[Collected data]
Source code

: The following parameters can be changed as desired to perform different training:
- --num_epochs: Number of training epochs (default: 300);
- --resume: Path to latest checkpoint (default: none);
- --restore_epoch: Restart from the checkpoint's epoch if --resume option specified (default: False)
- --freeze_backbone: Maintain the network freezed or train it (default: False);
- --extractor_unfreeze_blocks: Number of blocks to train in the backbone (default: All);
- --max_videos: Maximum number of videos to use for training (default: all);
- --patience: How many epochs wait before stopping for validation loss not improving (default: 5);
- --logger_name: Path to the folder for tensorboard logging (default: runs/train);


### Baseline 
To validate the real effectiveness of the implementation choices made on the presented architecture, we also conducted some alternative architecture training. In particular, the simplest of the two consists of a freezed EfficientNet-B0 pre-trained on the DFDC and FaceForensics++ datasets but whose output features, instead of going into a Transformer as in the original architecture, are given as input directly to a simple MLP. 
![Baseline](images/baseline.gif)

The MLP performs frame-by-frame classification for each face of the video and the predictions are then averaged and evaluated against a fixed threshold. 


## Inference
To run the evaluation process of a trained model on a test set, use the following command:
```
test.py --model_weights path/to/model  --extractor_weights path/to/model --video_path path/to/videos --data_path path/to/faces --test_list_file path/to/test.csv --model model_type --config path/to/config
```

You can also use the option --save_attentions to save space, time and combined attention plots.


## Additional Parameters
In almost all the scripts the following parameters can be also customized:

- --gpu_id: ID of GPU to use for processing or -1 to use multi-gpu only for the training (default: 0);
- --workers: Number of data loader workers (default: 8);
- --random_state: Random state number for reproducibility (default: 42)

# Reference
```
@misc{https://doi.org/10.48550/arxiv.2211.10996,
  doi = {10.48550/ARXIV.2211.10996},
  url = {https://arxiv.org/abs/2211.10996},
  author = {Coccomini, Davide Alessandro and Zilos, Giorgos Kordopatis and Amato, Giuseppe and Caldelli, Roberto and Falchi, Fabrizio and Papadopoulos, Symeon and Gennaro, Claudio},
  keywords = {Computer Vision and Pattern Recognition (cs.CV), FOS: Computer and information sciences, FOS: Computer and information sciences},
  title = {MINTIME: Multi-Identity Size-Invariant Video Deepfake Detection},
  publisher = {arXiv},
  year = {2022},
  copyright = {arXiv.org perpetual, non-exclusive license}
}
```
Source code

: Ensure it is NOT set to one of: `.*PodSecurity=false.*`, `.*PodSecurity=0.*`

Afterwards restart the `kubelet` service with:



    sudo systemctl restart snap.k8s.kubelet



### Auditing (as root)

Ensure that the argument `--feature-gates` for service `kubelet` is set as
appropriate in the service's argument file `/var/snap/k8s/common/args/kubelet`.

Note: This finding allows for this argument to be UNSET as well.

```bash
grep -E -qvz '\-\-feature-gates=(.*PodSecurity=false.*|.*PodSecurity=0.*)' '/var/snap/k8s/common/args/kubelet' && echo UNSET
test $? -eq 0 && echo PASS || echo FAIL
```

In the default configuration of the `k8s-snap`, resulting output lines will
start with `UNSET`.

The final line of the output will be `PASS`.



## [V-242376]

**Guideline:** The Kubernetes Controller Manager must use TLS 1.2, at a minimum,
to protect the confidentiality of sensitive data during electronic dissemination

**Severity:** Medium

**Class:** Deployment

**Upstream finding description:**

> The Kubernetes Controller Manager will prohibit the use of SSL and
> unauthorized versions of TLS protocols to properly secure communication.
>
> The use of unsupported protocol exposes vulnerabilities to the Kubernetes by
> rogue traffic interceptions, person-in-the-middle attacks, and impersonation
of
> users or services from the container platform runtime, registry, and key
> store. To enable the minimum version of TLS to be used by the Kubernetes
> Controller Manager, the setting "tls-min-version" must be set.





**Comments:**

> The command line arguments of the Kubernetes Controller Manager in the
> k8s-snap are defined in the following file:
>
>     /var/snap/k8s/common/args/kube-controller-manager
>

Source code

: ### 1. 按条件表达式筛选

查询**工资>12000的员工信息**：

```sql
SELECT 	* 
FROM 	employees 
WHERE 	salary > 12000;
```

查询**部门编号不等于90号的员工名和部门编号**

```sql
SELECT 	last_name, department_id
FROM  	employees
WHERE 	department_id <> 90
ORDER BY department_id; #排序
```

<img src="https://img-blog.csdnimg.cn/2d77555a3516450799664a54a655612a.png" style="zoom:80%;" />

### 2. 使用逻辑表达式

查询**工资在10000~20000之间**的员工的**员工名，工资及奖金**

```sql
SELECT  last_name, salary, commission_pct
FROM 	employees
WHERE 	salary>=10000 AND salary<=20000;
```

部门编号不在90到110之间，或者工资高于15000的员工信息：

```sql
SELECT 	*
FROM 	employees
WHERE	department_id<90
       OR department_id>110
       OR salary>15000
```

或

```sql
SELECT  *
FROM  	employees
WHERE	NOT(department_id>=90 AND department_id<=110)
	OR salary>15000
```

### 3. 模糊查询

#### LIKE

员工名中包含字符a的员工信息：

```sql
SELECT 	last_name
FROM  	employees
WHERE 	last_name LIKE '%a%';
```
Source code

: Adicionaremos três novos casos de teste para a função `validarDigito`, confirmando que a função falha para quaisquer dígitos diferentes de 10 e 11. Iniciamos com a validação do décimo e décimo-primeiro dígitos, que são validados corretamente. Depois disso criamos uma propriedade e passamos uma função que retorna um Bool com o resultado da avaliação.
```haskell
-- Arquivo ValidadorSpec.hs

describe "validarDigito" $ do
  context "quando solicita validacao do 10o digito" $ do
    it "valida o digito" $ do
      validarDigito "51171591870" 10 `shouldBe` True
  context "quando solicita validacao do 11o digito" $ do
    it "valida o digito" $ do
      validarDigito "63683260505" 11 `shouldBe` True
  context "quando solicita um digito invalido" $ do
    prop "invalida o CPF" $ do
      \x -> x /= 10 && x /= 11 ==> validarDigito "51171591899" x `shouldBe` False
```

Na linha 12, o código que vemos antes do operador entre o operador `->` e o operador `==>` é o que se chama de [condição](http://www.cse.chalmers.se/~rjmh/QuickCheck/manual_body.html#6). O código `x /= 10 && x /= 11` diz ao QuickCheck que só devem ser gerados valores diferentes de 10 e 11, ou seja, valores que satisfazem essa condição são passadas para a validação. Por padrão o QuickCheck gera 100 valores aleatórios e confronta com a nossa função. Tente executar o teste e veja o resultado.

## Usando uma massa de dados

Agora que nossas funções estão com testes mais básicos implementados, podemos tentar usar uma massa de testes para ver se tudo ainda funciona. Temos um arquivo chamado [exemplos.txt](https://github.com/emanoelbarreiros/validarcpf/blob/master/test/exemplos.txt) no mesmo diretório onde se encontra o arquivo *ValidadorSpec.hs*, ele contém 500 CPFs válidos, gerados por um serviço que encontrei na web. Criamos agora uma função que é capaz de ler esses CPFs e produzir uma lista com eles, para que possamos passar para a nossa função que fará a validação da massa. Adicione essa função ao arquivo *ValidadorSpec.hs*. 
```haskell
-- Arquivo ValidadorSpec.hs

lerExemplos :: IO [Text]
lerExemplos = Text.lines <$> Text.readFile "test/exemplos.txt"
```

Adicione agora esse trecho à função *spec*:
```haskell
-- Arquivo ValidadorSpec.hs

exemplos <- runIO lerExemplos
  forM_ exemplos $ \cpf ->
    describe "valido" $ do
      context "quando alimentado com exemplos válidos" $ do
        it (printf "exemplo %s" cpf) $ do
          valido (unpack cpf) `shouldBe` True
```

What the exercise asks |
Please copy exactly, and only, the lines from the line containing "Na linha 12, o" through the last line of the records, with both ends included.

Answer space |
Na linha 12, o código que vemos antes do operador entre o operador `->` e o operador `==>` é o que se chama de [condição](http://www.cse.chalmers.se/~rjmh/QuickCheck/manual_body.html#6). O código `x /= 10 && x /= 11` diz ao QuickCheck que só devem ser gerados valores diferentes de 10 e 11, ou seja, valores que satisfazem essa condição são passadas para a validação. Por padrão o QuickCheck gera 100 valores aleatórios e confronta com a nossa função. Tente executar o teste e veja o resultado.

## Usando uma massa de dados

Agora que nossas funções estão com testes mais básicos implementados, podemos tentar usar uma massa de testes para ver se tudo ainda funciona. Temos um arquivo chamado [exemplos.txt](https://github.com/emanoelbarreiros/validarcpf/blob/master/test/exemplos.txt) no mesmo diretório onde se encontra o arquivo *ValidadorSpec.hs*, ele contém 500 CPFs válidos, gerados por um serviço que encontrei na web. Criamos agora uma função que é capaz de ler esses CPFs e produzir uma lista com eles, para que possamos passar para a nossa função que fará a validação da massa. Adicione essa função ao arquivo *ValidadorSpec.hs*. 
```haskell
-- Arquivo ValidadorSpec.hs

lerExemplos :: IO [Text]
lerExemplos = Text.lines <$> Text.readFile "test/exemplos.txt"
```

Adicione agora esse trecho à função *spec*:
```haskell
-- Arquivo ValidadorSpec.hs

exemplos <- runIO lerExemplos
  forM_ exemplos $ \cpf ->
    describe "valido" $ do
      context "quando alimentado com exemplos válidos" $ do
        it (printf "exemplo %s" cpf) $ do
          valido (unpack cpf) `shouldBe` True
```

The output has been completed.